29 May 2008

The myth of nature

1. In the foothills of Colorado on land barely touched by industry, I climbed to the top of a large red rock formation. This particular spot is visited not only by the locals (which include foxes and even, once, mountain goats), but also by other visitors such as myself. Usually the traces of these visitors consist of footprints in the unpaved road and paths, but occasionally there is the cigarette butt or beer can strewn by the side of the road. This particular day, when I reached the top of the formation, what awaited me was an empty bottle of chardonnay left by the nature-lover(s) who, presumably, thought it would be a pleasant experience to enjoy the “spectacular view” with a glass (or four) of wine.

The violation here was more than one of breeching the “leave no trace” protocol advocated by various environmental organizations and agencies; this protocol is at best agnostic on the tendency of so-called “nature-lovers” to fetishize nature. Even if my predecessors had taken their refuse with them, in what sense can they be said to be “lovers of nature” when their love makes nature into an object? The fact they in fact forgot their wine bottle is a direct consequence of this act (in other words, forgetting here is an active process).

In what sense are these the people to whom we can appeal when we want to “save the environment”? For what purpose are we so saving it? What is this “nature” we are saving? For either the devotees of our “earth mother” or the “cult of the outdoors” for whom nature is an object consumable by bike trails, ATVs, or “majestic views” (“121 feet of pure ahhhhhh!” as one billboard proclaims, advertising a waterfall), we are caught in the contradiction of human existence (an existence in culture, history, and industry) and animal existence (the brute facticity of objects): nature is always found elsewhere than the human—the concrete of sidewalks no longer qualifies as nature insofar as we proceed to identify nature only with the blades of grass in its cracks; and even then “real” nature is found by escaping the city, i.e., by “escaping ourselves” such that the proper form of prostration in the temple of Gaia is silent awe before the gigantic redwood or by listening to the cry of the eagle. The human, in other words, must subtract itself from nature and allow nature to “be present”. But the human can therefore never “be with” nature, for nature is then the “more-than-human world”. This dichotomy leaves us with one of two choices: either the supersession of nature by industry (God granted dominion over nature; work and technology is the essence of humanity; etc) or cultural suicide (i.e., the separation of animality from culture—a “return to nature” in the form of shamanic mysticism, aboriginal denials of technology, etc).
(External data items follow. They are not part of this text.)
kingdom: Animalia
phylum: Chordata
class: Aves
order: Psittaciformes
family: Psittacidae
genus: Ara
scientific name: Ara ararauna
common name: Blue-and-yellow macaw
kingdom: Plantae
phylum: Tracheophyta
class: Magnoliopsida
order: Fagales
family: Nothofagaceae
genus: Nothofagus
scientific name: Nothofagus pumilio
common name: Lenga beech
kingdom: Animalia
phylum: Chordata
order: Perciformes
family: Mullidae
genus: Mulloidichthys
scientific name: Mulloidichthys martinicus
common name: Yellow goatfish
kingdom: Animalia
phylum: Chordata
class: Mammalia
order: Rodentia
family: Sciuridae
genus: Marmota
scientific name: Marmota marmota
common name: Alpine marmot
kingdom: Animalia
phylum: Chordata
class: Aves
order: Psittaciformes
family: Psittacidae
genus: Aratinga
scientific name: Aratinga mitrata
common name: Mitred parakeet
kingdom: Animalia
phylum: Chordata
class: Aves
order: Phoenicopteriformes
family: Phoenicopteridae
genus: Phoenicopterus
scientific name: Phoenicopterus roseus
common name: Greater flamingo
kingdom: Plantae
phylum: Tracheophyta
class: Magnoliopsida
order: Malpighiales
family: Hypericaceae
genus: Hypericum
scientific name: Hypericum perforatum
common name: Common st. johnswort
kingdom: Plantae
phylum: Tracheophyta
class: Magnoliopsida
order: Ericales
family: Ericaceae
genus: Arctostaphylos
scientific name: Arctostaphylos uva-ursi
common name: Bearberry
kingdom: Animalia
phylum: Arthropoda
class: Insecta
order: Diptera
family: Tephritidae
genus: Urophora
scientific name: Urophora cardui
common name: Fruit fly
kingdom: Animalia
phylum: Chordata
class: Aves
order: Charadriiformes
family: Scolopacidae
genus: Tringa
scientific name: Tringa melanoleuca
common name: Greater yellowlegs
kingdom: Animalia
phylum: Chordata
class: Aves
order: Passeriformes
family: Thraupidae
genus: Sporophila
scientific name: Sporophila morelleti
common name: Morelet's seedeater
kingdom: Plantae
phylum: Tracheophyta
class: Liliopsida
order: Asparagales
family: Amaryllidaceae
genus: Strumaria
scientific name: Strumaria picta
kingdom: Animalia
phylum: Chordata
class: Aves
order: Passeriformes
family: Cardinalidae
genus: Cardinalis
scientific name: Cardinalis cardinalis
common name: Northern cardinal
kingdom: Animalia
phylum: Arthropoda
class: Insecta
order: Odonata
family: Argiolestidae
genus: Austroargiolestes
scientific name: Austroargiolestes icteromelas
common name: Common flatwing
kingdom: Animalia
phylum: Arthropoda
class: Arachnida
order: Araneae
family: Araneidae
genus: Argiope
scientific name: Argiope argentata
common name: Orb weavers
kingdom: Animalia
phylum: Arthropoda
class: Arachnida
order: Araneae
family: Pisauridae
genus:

2. In his most recent work (although the majority of this work has not been published), Critchley has argued that the citizen requires a sort of “catechism” or, in other words, that politics requires a “supreme fiction” that functions as an authoritative ground or arche. The problem of modern politics, Critchley suggests, is that such authority can no longer come from God but must come from humanity itself; this is, of course, the problem of nihilism in the form of Jacobi’s formulation: either we are God or God is absolutely transcendent.

Perhaps something similar is true for thinking of nature. I had once, long ago, suggested that environmental advocates will never be successful in their efforts without a radical change in our cultural values and mores, for as long as the culture of capital continues to think in terms of accumulation, industry, and “rational self-interest”, we will never value the sacrifice of (personal) interest for the sake of “nature”. As a variation of this suggestion, perhaps what is needed is a new myth of nature. If the symbolic pagan religions were those whose myths precluded the development of industry—as so many of the bigoted ideologies of western Europe have argued—then what can we learn of the function of myth, if not the content of these myths that are now being fetishized by New Agers and so-called “nature-lovers”? MacIntyre has demonstrated convincingly that the ideology that has claimed to be done with tradition—i.e., liberalism—has itself become a tradition—yet one in bad faith insofar as it refuses to recognize its own status as such. It is this sort of contradiction that Critchley in his own way is indicating when he suggests that if modern politics is not to fall prey to nihilism (in the form of liberal democratic capitalism), then what we need is some kind of supreme fiction or what I am calling myth (obviously in reference to Barthes’ notion of “mythology”). Are there any myths available to us from within the ideologies of the western European tradition (I personally find Taoism more useful here than these)? What are the mechanisms by which these myths might function? Critchley suggests poetry. Perhaps, however, we might also not want to be so quick to dismiss the so-called “return to religion” as simply a tool of reactionary fundamentalism and not simply deliver the discourse of religion over to the right (if for no other reason than that we have seen how successfully the right has mobilized the resources of religion for the most fascist of purposes).